Masih pantaskah aku rindu pada segala kemanisan cinta dan hati Aini? setelah apa yang aku katakan dihadapan Mama tentang rasaku pada perempuan itu? Desah Afwan kembali.
Bahkan, senyum Aini benar-benar telah lenyap saat Afwan meminta izin untuk pulang kemarin, saat dia menyusul Aini di rumah Papanya di Lembang, Bandung Barat.
"Tak harus minta izin untuk pergi dalam hidupku. Aku telah membebaskan mu untuk pergi dalam hidupku sesuka yang kau mau. Satu-satunya yang kuminta darimu, izinkan aku menyelesaikan sandiwara cinta kita dihadapan Papa sampai dia sembuh dan kuat menerima kenyataan, kalau putrinya sudah saatnya ditendang dan dibuang."
Deg. Afwan merasa kalimat Aini menamparnya. Ada dingin yang perlahan menyelimuti hatinya. Afwan termangu, sampai tak menyadari kalau Mirna sudah mengakhiri panggilannya dengan sedikit kesal.
Tut.
Gawai sunyi. Mirna telah menutup panggilannya menyisakan kelegaan dan perasaan bebas.
***
Afwan melangkah memasuki ruangan yang terasa begitu hampa. Setelah sekian lama Afwan berangkat dan pergi dari rumah Mirna, rasanya Afwan rindu untuk pulang ke rumahnya.Tiga Minggu sudah Aini tak kembali ke rumah ini. Rumah yang selama bertahun menjadi tempatnya merajut harapan dan cinta, pada sosok seorang Afwan. Rumah yang setiap sudutnya melukiskan betapa dalam cinta dan luas ketulusan yang perempuan itu persembahkan untuk dirinya. Duh.

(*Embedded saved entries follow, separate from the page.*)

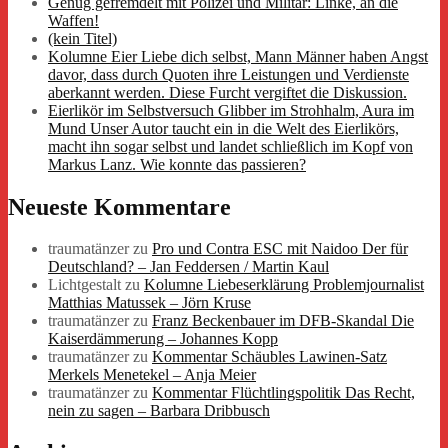
Genug gefremdelt mit Polizei und Militär: Linke, an die
Waffen!
(kein Titel)
Kolumne Eier Liebe dich selbst, Mann Männer haben Angst
davor, dass durch Quoten ihre Leistungen und Verdienste
aberkannt werden. Diese Furcht vergiftet die Diskussion.
Eierlikör im Selbstversuch Glibber im Strohhalm, Aura im
Mund Unser Autor taucht ein in die Welt des Eierlikörs,
macht ihn sogar selbst und landet schließlich im Kopf von
Markus Lanz. Wie konnte das passieren?
Neueste Kommentare
traumatänzer
zu
Pro und Contra ESC mit Naidoo Der für
Deutschland? – Jan Feddersen / Martin Kaul
Lichtgestalt
zu
Kolumne Liebeserklärung Problemjournalist
Matthias Matussek – Jörn Kruse
traumatänzer
zu
Franz Beckenbauer im DFB-Skandal Die
Kaiserdämmerung – Johannes Kopp
traumatänzer
zu
Kommentar Schäubles Lawinen-Satz
Merkels Menetekel – Anja Meier
traumatänzer
zu
Kommentar Flüchtlingspolitik Das Recht,
nein zu sagen – Barbara Dribbusch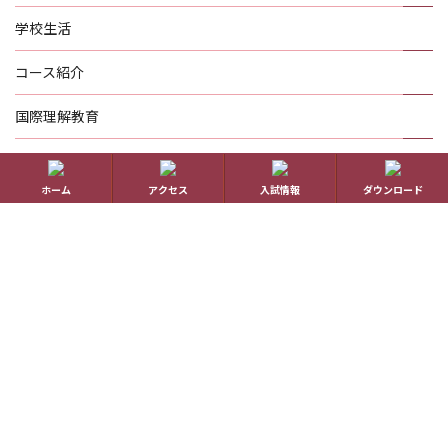
学校生活
コース紹介
国際理解教育
進路指導
ホーム
アクセス
入試情報
ダウンロード
受験生の方へ
帰国生の方へ
学校概要
在校生の方へ
アクセス
資料請求
お問い合わせ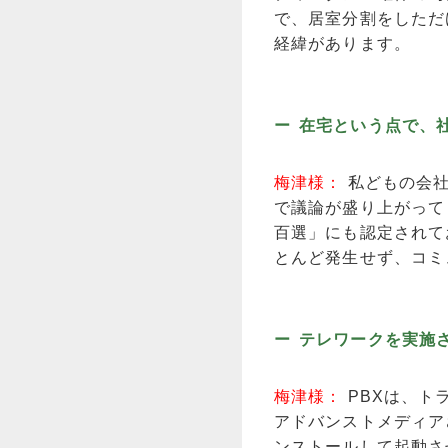
で、居室分割をしただ
経緯があります。
在宅という点で、
梅津様：
私どもの会
で議論が盛り上がって
百選」にも認定されて
とんど発生せず、コミ
テレワークを実施
梅津様：
PBXは、ト
アドバンストメディア
ンストールして起動さ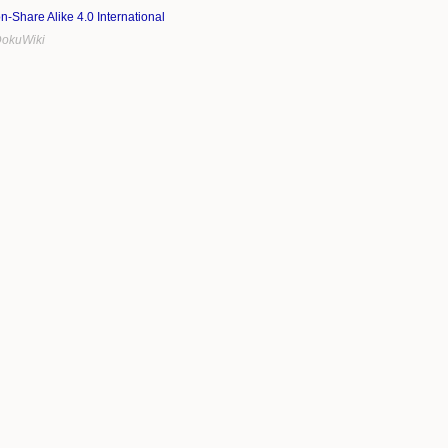
on-Share Alike 4.0 International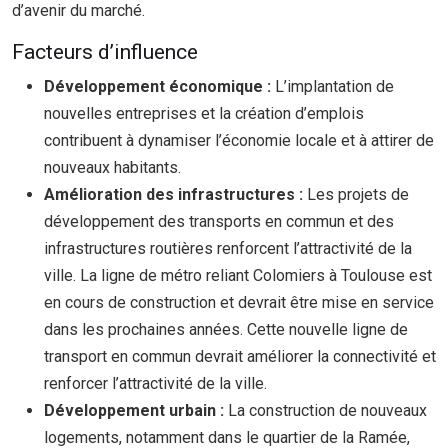
d’avenir du marché.
Facteurs d’influence
Développement économique :
L’implantation de
nouvelles entreprises et la création d’emplois
contribuent à dynamiser l’économie locale et à attirer de
nouveaux habitants.
Amélioration des infrastructures :
Les projets de
développement des transports en commun et des
infrastructures routières renforcent l’attractivité de la
ville. La ligne de métro reliant Colomiers à Toulouse est
en cours de construction et devrait être mise en service
dans les prochaines années. Cette nouvelle ligne de
transport en commun devrait améliorer la connectivité et
renforcer l’attractivité de la ville.
Développement urbain :
La construction de nouveaux
logements, notamment dans le quartier de la Ramée,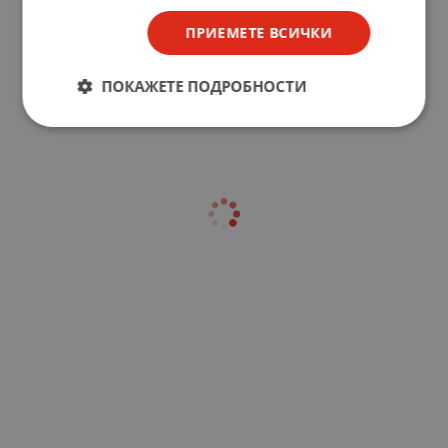
ПРИЕМЕТЕ ВСИЧКИ
ПОКАЖЕТЕ ПОДРОБНОСТИ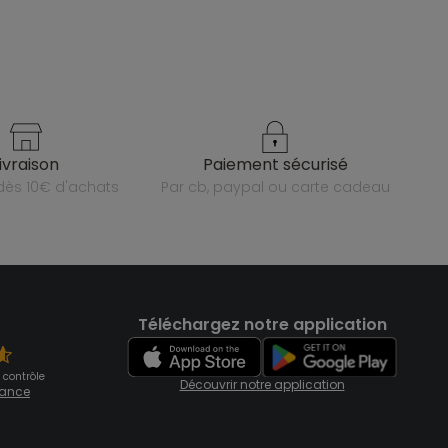
livraison
paiement sécurisé
e dès 10€ d'achats
par cb, paypal ou carte cadeau
Téléchargez notre application
 contrôle
Découvrir notre application
fiance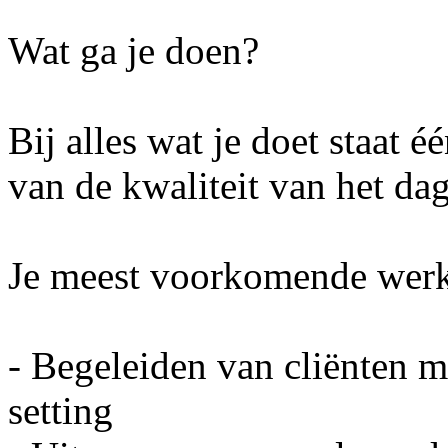
Wat ga je doen?
Bij alles wat je doet staat é
van de kwaliteit van het dag
Je meest voorkomende werk
- Begeleiden van cliënten m
setting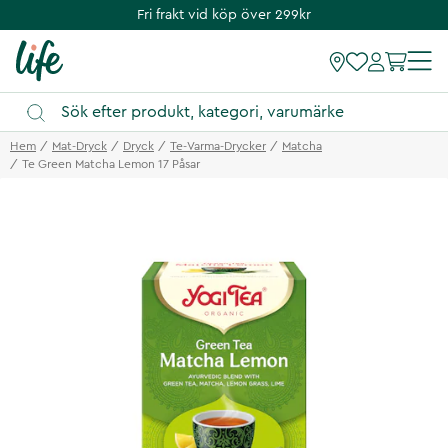
Fri frakt vid köp över 299kr
Hem
Mat-Dryck
Dryck
Te-Varma-Drycker
Matcha
Te Green Matcha Lemon 17 Påsar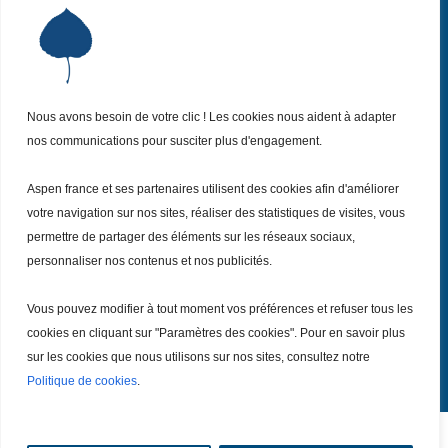
Institut Aspen France
P
Qui sommes-nous ?
P
Nos missions
P
Nos actualités
Nous avons besoin de votre clic ! Les cookies nous aident à adapter
P
nos communications pour susciter plus d'engagement.
Nos évènements
P
Nous (re)joindre
P
Aspen france et ses partenaires utilisent des cookies afin d'améliorer
votre navigation sur nos sites, réaliser des statistiques de visites, vous
permettre de partager des éléments sur les réseaux sociaux,
Inscrivez vous
à notre Newsletter
Recevez
personnaliser nos contenus et nos publicités.
chaque mois nos dernières actualités.
Vous pouvez modifier à tout moment vos préférences et refuser tous les
Je m’inscris
cookies en cliquant sur "Paramètres des cookies". Pour en savoir plus
sur les cookies que nous utilisons sur nos sites, consultez notre
Politique de cookies
.
Tout droits réservé – Copyright @ 2026
Mentions légales
|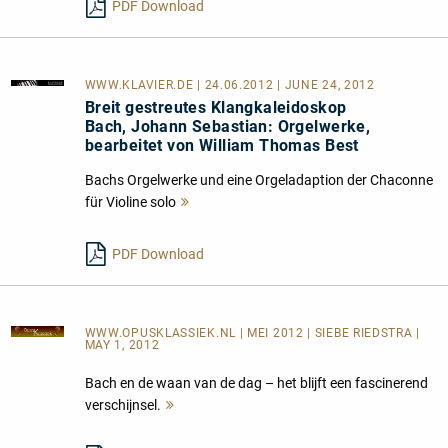
PDF Download
WWW.KLAVIER.DE
| 24.06.2012 | JUNE 24, 2012
Breit gestreutes Klangkaleidoskop
Bach, Johann Sebastian: Orgelwerke,
bearbeitet von William Thomas Best
Bachs Orgelwerke und eine Orgeladaption der Chaconne
für Violine solo
Mehr
lesen
PDF Download
WWW.OPUSKLASSIEK.NL
| MEI 2012 | SIEBE RIEDSTRA |
MAY 1, 2012
Bach en de waan van de dag – het blijft een fascinerend
verschijnsel.
Mehr
lesen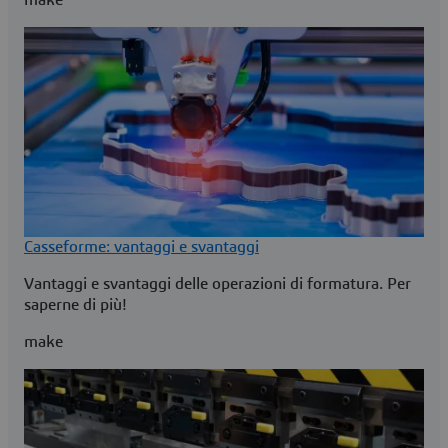
Casseforme: vantaggi e svantaggi
Vantaggi e svantaggi delle operazioni di formatura. Per
saperne di più!
make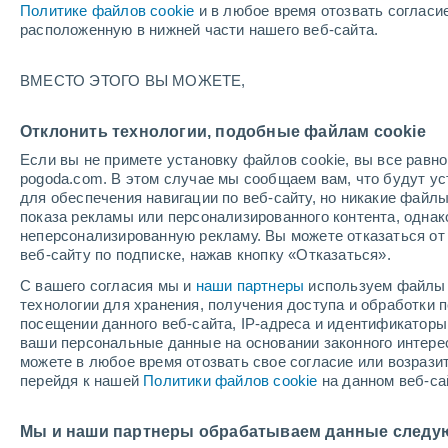
Политике файлов cookie
и в любое время отозвать согласи
+27°
расположенную в нижней части нашего веб-сайта.
Убывающ
ВМЕСТО ЭТОГО ВЫ МОЖЕТЕ,
Освещенн
По ощущениям +30°
44%
Отклонить технологии, подобные файлам cookie
Если вы не примете установку файлов cookie, вы все рав
pogoda.com. В этом случае мы сообщаем вам, что будут у
Погода на 1 – 7 дней
Карта облачности
Дождево
для обеспечения навигации по веб-сайту, но никакие файлы
показа рекламы или персонализированного контента, одна
неперсонализированную рекламу. Вы можете отказаться от 
веб-сайту по подписке, нажав кнопку «Отказаться».
завтра
суббота
вос
cегодня
С вашего согласия мы и
наши партнеры
используем файлы 
7 Авг.
8 Авг.
6 Авг.
технологии для хранения, получения доступа и обработки
посещении данного веб-сайта, IP-адреса и идентификатор
ваши персональные данные на основании законного интерес
можете в любое время отозвать свое согласие или возрази
70%
60%
перейдя к нашей
Политики файлов cookie
на данном веб-са
1.3 мм
1 мм
+32°
/
+25°
+33°
/
+25°
+3
+32°
/
+26°
Мы и наши партнеры обрабатываем данные следу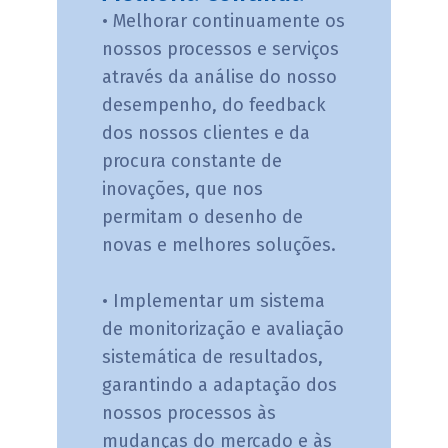
• Melhorar continuamente os
nossos processos e serviços
através da análise do nosso
desempenho, do feedback
dos nossos clientes e da
procura constante de
inovações, que nos
permitam o desenho de
novas e melhores soluções.
• Implementar um sistema
de monitorização e avaliação
sistemática de resultados,
garantindo a adaptação dos
nossos processos às
mudanças do mercado e às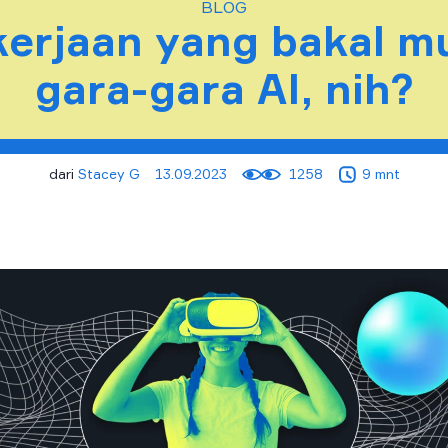
BLOG
kerjaan yang bakal m
gara-gara AI, nih?
dari
Stacey G
13.09.2023
1258
9 mnt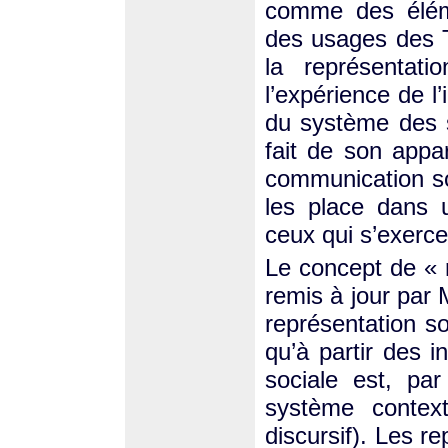
comme des élém
des usages des T
la représentat
l’expérience de l’
du système des s
fait de son appar
communication soc
les place dans 
ceux qui s’exerce
Le concept de « r
remis à jour par 
représentation s
qu’à partir des i
sociale est, pa
système context
discursif). Les r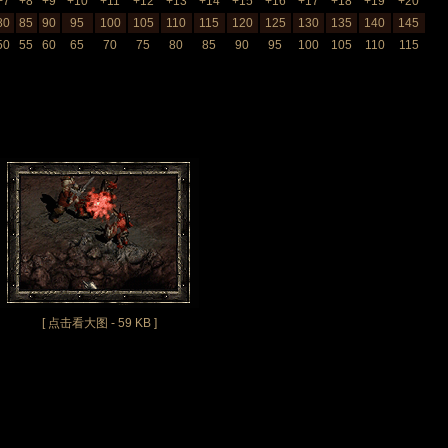
+7
+8
+9
+10
+11
+12
+13
+14
+15
+16
+17
+18
+19
+20
80
85
90
95
100
105
110
115
120
125
130
135
140
145
50
55
60
65
70
75
80
85
90
95
100
105
110
115
[ 点击看大图 - 59 KB ]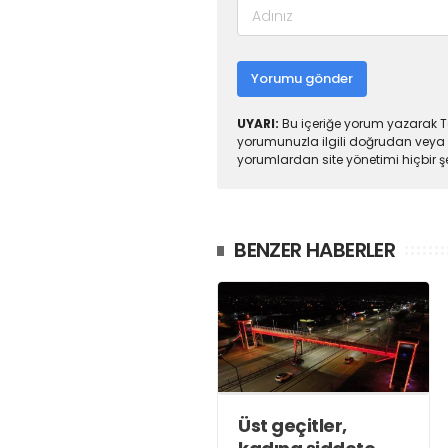
Yorumu gönder
UYARI:
Bu içeriğe yorum yazarak To
yorumunuzla ilgili doğrudan veya 
yorumlardan site yönetimi hiçbir 
BENZER HABERLER
Üst geçitler,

Afwan menghembuskan napasnya perlahan, saat merasakan setiap pojoknya terasa sunyi dan sepi. Tak ada debu di rumah ini, karena asisten rumah tangga, meski datang paruh waktu tetap menjaga dan merawatnya dengan baik.
Mata Afwan lepas menatap ke luar, menembus tirai tipis yang menyelimuti jendela kaca. Dibawah lampu penerang rumahnya, tampak samar aneka bunga kesukaan Aini masih bermekaran di teras rumah. Tak ada yang berubah dengan mereka, yang berubah adalah hati pemiliknya yang tak lagi seindah bunga di taman rumahnya.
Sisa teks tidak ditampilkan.